Minor league soccer team will not play in stadium

By NICK MALECEK
Contributing Writer




Macalester College officials have turned down a request from the Minnesota Thunder, the local minor league soccer team, to play 10 of 16 home games at Macalester’s stadium.

In a letter to residential neighbors of Macalester, Vice President for Administration and Treasurer David Wheaton and High Winds Fund Director Tom Welna wrote that hosting the Thunder was not in Macalester’s best academic interests.

“The proposal raised issues of noise, traffic and parking that we felt would be too numerous in the concentrated schedule of games,” the letter said. “When compared to the issues of public safety on Grand Avenue and the on-going, long-term renovations of our academic, residential, athletic and arts facilities, a full schedule of professional soccer seemed more like a luxury than a necessity.”

Macalester officials also worried that the tight scheduling of the Thunder and Macalester athletics would leave Macalester teams with reduced practice times and a worn out field.

For the last six years, the Thunder have played one game per season at the stadium, typically during the summer. Attendance at the Macalester game has doubled since the team began playing at the stadium.

Although Macalester’s administration rejected the Thunder’s proposal to play all 10 home games at Macalester next year, the administration offered to continue to allow the Thunder to play one game in July.

Students in the Veggie Co-op live directly beneath the stands of the stadium, but Veggie Co-op resident Colleen Stockmann ’05 said that the Thunder games would not have been much of a nuisance. “Residents of the co-op know what they’re getting into, there is good sound insulation and residents are likely to be awake anyway during the games,” she said. “Any problems from the games were more likely to be traffic and parking around the co-op.”

The Thunder were founded in 1990 and played their home games at the National Sports Center (NSC) in Blaine, Minn. The team recently announced that it was leaving the NSC, its home for 14 seasons, in order to increase the team’s exposure in the Twin Cities.

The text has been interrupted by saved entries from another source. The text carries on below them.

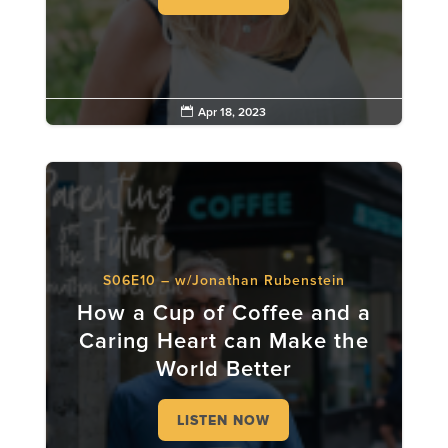

Apr 18, 2023
S06E10 – w/Jonathan Rubenstein
How a Cup of Coffee and a
Caring Heart can Make the
World Better
LISTEN NOW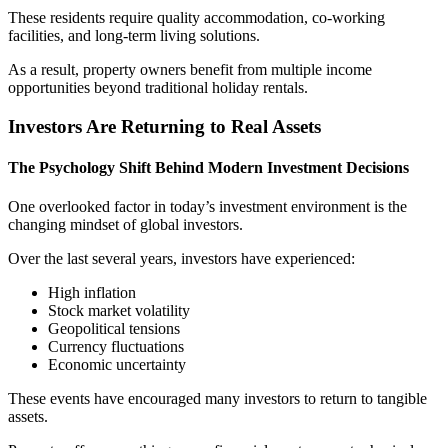
These residents require quality accommodation, co-working
facilities, and long-term living solutions.
As a result, property owners benefit from multiple income
opportunities beyond traditional holiday rentals.
Investors Are Returning to Real Assets
The Psychology Shift Behind Modern Investment Decisions
One overlooked factor in today’s investment environment is the
changing mindset of global investors.
Over the last several years, investors have experienced:
High inflation
Stock market volatility
Geopolitical tensions
Currency fluctuations
Economic uncertainty
These events have encouraged many investors to return to tangible
assets.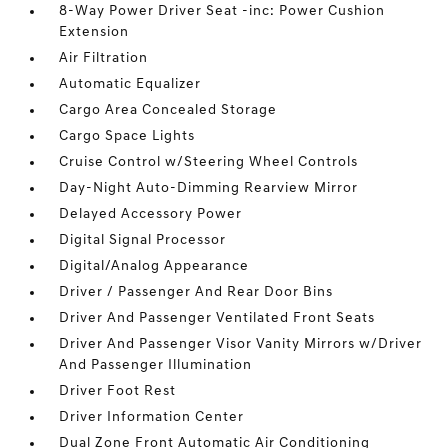
8-Way Power Driver Seat -inc: Power Cushion
Extension
Air Filtration
Automatic Equalizer
Cargo Area Concealed Storage
Cargo Space Lights
Cruise Control w/Steering Wheel Controls
Day-Night Auto-Dimming Rearview Mirror
Delayed Accessory Power
Digital Signal Processor
Digital/Analog Appearance
Driver / Passenger And Rear Door Bins
Driver And Passenger Ventilated Front Seats
Driver And Passenger Visor Vanity Mirrors w/Driver
And Passenger Illumination
Driver Foot Rest
Driver Information Center
Dual Zone Front Automatic Air Conditioning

“We need to be centrally located in a stadium that captures the atmosphere and passion of the world’s most popular sport,” Thunder player Amos Magee said. “We need to expand our fan base from an incredibly loyal, mostly North-suburban cadre to a trans-metro, family base sprinkled with ethnic and mid-twenty, soccer aficionados.”

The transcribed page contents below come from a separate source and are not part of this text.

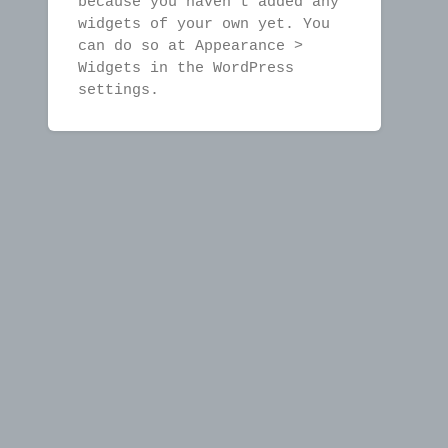
because you haven't added any
widgets of your own yet. You
can do so at Appearance >
Widgets in the WordPress
settings.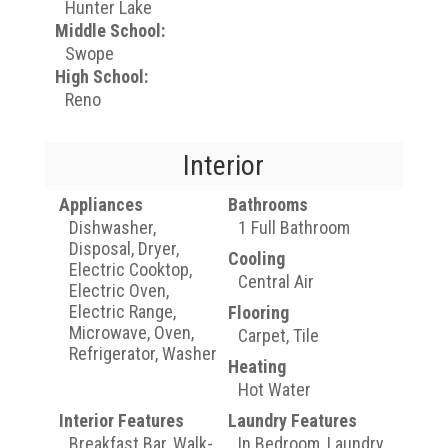
Hunter Lake
Middle School:
Swope
High School:
Reno
Interior
Appliances
Bathrooms
Dishwasher,
1 Full Bathroom
Disposal, Dryer,
Cooling
Electric Cooktop,
Central Air
Electric Oven,
Electric Range,
Flooring
Microwave, Oven,
Carpet, Tile
Refrigerator, Washer
Heating
Hot Water
Interior Features
Laundry Features
Breakfast Bar, Walk-
In Bedroom, Laundry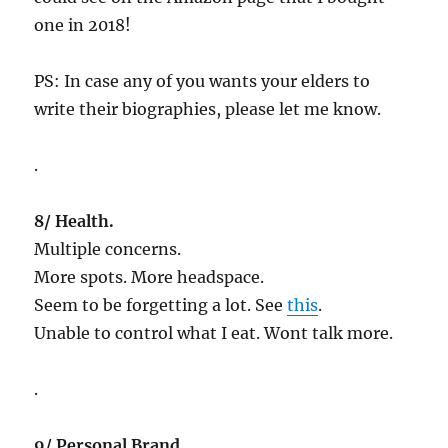
one in 2018!
PS: In case any of you wants your elders to
write their biographies, please let me know.
.
8/ Health.
Multiple concerns.
More spots. More headspace.
Seem to be forgetting a lot. See
this
.
Unable to control what I eat. Wont talk more.
.
9/ Personal Brand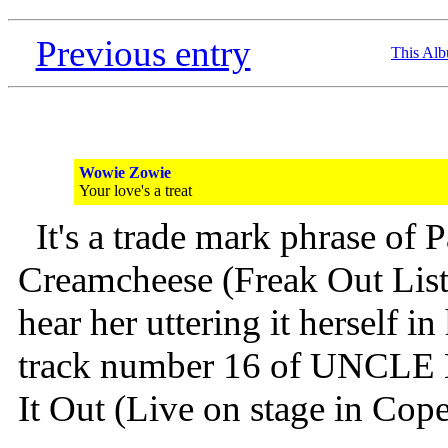
Previous entry
This Al
Wowie Zowie
Your love's a treat
It's a trade mark phrase of
Creamcheese (Freak Out List
hear her uttering it herself i
track number 16 of UNCLE
It Out (Live on stage in Cop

According to Thunder president Jim Froslid, surveys over the past three years have indicated that fans would attend more games if the team played in a more central location.

Froslid said that relocating would bring the Thunder closer to the some of the largest ethnic communities in the Twin Cities, and increase accessibility to public transportation.

The Thunder have made it to six of the last eleven league championship games and won the title in 1999. The team was recently named A-League organization of the year.